A study by the UCLA Latino Policy and Politics Institute analyzed information from the Census Bureau over the past two decades and concluded that the number of Latino and Asian American or Pacific Islander (also known as "AAPI Latinos") rose from 350,000 to 886,000 in that period. The study also included research from the the 2000 census, as well as 5-year estimates from the American Community Survey on population characteristics for 2010 and 2022.
The population trajectory has its roots in a long history of Latino, Asian, and Pacific Islander citizens interacting while meeting labor demands in the United States. According to the study, AAPI Latinos fall into four different groups:
- Asian immigrants from Latin America.
- Individuals born in the United States to AAPI and Latino parents.
- Filipinos who are perceived as ethnically ambiguous due to the Spanish colonial history endured by both the Philippines and Latin America.
- A small community of descendants of Puerto Rican laborers who immigrated and intermarried with Native Hawaiians in the late 19th Century.
Despite the growth of the AAPI Latino population, the study says, the population is often overlooked because of the reliance on monoracial categorization and the challenges of data collection that tend to exclude multiracial and mixed ethnicities.
According to the study, "AAPI Latinos have historically straddled the line between AAPI and Latino, having to choose one identity or the other, when in reality, there should be an acknowledgment and understanding of AAPI Latinos as their own growing category."

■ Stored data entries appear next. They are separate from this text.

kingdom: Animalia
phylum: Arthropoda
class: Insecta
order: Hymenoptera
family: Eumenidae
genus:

The study also offered several insights about the socioeconomical characteristics of AAPI Latino, including:
- AAPI Latinos are very young, with close to half under age 18.
- Very few (5%) AAPI Latinos are noncitizens, lower than the rate of the Latino (19%) and AAPI (26%) populations.
- Two-thirds of AAPI Latinos speak English only at home, with another one-quarter speaking at least two languages.
- AAPI Latinos have similar levels of formal education as the overall adult population but lag behind the AAPI population.
- AAPI Latinos' poverty and low-income rates are on par with those of the total population and slightly higher than the AAPI population.
- The homeownership rate of AAPI Latinos lags behind both the total U.S. and the AAPI populations.
As Axios reports, some of the most notable AAPI Latinos include Japanese Dominican American singer Jhené Aiko, Chinese Mexican American U.S. Attorney Alexander M.M. Uballez of New Mexico and the 2024 Pulitzer Prize winner for poetry Brandon Som.